Не то чтобы он не чувствовал, что существует: он чувствует свое дыхание, свое тепло, иногда и чужое, он носит свое тело, в нем проходят мысли, он работает, — вещь рождается у него под руками. Но на сколько верст в окружности существует он, на сколько лет?
Смотря кто. Есть диаметр сознания. Интерес к прошлому одновременен с интересом к будущему. Человек из записной книжки Чехова взглянул на похороны: вот ты умер, тебя хоронить несут, а я завтракать пойду.
Этот человек, конечно, может сказать и о будущем: вот ты не родился еще, и у тебя нет фамилии, а я сейчас завтракать пойду».
Этот «диаметр сознания» велик у поэта. У него не только интерес к прошлому и к будущему, но не прерывающаяся прямая с ним связь; так же отчетливо, как чувствует он «свое дыханье, свое тепло», он знает: «На стекла вечности уже легло мое дыхание, мое тепло». Мысль о той жизни, которая текла или будет течь без него, для него естественна. В стихотворении «Тебе — через сто лет» М. Цветаева с такою страстью говорит со своим будущим читателем, что в его реальности и прочной связанности с сегодняшней жизнью поэта усомниться невозможно. Само писание стихотворения уже предполагает будущего читателя; в одно и то же время оно и мотивировано фактом его долженствующего существования, и прямо воздействует на осуществление самой этой возможности. Эта прямая зависимость выразилась в дневниковой записи М. Цветаевой: «Вчера целый день думала о том — через 100 лет — и писала ему стихи. Стихи написаны он будет». Напомним и статью О. Мандельштама «О собеседнике», где показано, что существование этого отдаленного во времени читателя как бы заложено в самой структуре стиха, вращено в нее. Цитируя строки:
— он поясняет: «Проницательный взор Баратынского устремляется мимо поколения, а в поколении есть друзья, — чтобы остановиться на неизвестном, но определенном «читателе»…» Дело, оказывается, в том, что «обращение к конкретному собеседнику обескрыливает стих, лишает его воздуха, полета. Воздух стиха есть неожиданное. Обращаясь — к известному, мы можем сказать только известное». Поэт знает, чувствует, ощущает ежечасно — он не просто останется в памяти живущих, но само слово его останется на их устах, его словами будут они говорить о себе.
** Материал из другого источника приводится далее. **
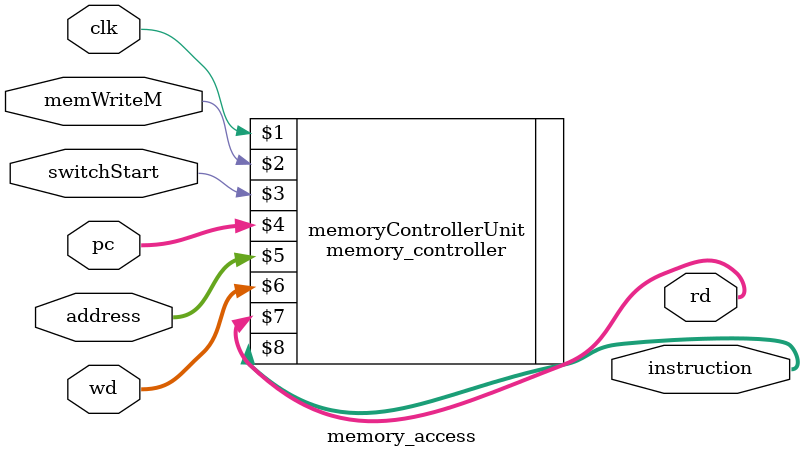
<source format=sv>
module memory_access (input logic clk, memWriteM, switchStart,
							  input logic [31:0] pc, address, wd,
							  output logic [31:0] rd, instruction);

	

	memory_controller memoryControllerUnit (clk, memWriteM, switchStart, 
														pc, address, wd,
														rd, instruction);

endmodule 
</source>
В массовом сознании в отличие от поэтического господствует сегодняшний день.«…И некогда нам оглянуться назад» — нивелирующая песенная форма, делающая банальным даже небанальное, облекла здесь вполне справедливое горестное наблюдение над ежедневным опытом современника. Ни оглянуться назад, ни заглянуть вперед, ни взглянуть на сегодняшний день — извне; и оценки этого дня автоматически распространяются на будущее.
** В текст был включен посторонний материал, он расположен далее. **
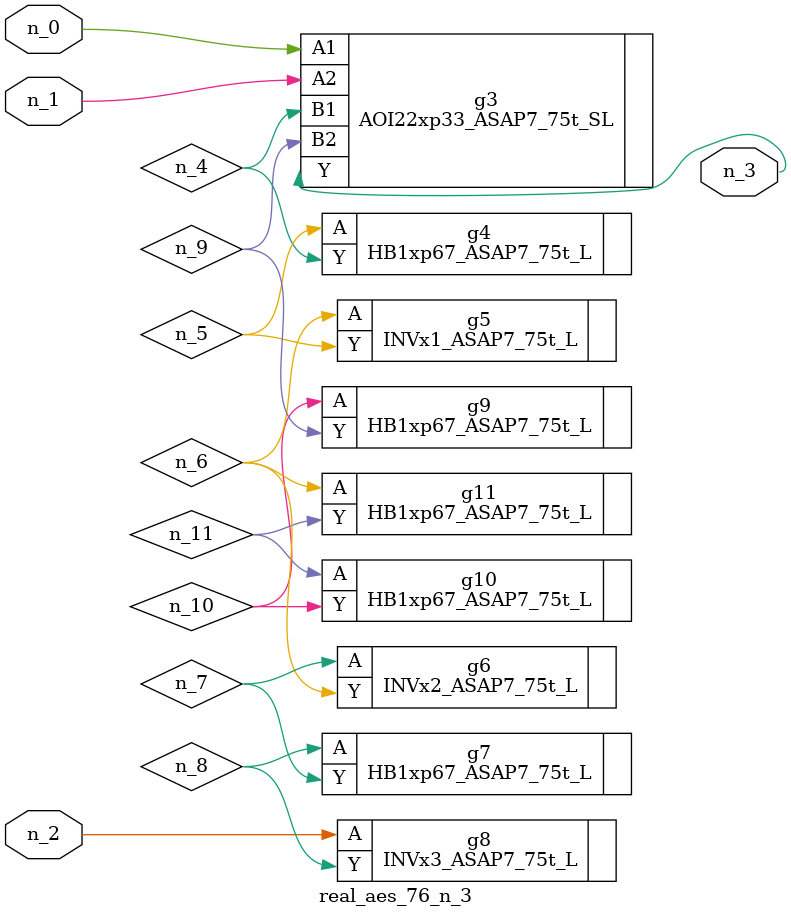
<source format=v>
module real_aes_76_n_3 (n_0, n_2, n_1, n_3);
input n_0;
input n_2;
input n_1;
output n_3;
wire n_4;
wire n_5;
wire n_7;
wire n_9;
wire n_6;
wire n_8;
wire n_10;
wire n_11;
AOI22xp33_ASAP7_75t_SL g3 ( .A1(n_0), .A2(n_1), .B1(n_4), .B2(n_9), .Y(n_3) );
INVx3_ASAP7_75t_L g8 ( .A(n_2), .Y(n_8) );
HB1xp67_ASAP7_75t_L g4 ( .A(n_5), .Y(n_4) );
INVx1_ASAP7_75t_L g5 ( .A(n_6), .Y(n_5) );
HB1xp67_ASAP7_75t_L g11 ( .A(n_6), .Y(n_11) );
INVx2_ASAP7_75t_L g6 ( .A(n_7), .Y(n_6) );
HB1xp67_ASAP7_75t_L g7 ( .A(n_8), .Y(n_7) );
HB1xp67_ASAP7_75t_L g9 ( .A(n_10), .Y(n_9) );
HB1xp67_ASAP7_75t_L g10 ( .A(n_11), .Y(n_10) );
endmodule
</source>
Именно фетишизация нынешнего дня с его оценками сказывается в том, как решительно обходятся люди с документами, отразившими этот день или дни давно минувшие. В сегодняшнем массовом сознании «старое» нередко отождествляется с «ненужным». Молодой человек, едучи на машине по узким улочкам, говорит: «И что эти дома здесь стоят, кому они нужны? Старые! Снесли бы их — построили бы новые, современные…» Здесь важно то, что проблема большей или меньшей ценности «старого» перед ним не встает — она вся уже исчерпана противоположением «старого» «новому».
Это простейшее умозаключение («старое — значит, ненужное»), прочно основанное на невежестве, попадая в определенные сферы деятельности, становится силой разрушительной. В районной библиотеке идет чистка фонда. «Что вы выкидываете?» — «А старые книги!» — «Это в каком же смысле «старые?» — «Ну, которые вышли давно!» Это были книги двадцатых годов нашего века; многие из них были библиографической редкостью.
И уж безусловно «старое-ненужное» — все эти связки старых писем, выцветшие коробки, набитые бумажками — счета не счета, какие-то записки…
Старая генеральша в одном из самых ранних рассказов В. Катаева «Сигары его превосходительства» (1923) роется в ящиках своего туалетного столика, пытаясь найти что-нибудь для продажи, перетирая ту «не имеющую никакой ценности дрянь, которой всегда бывают набиты коробки и ящики женщин ее возраста.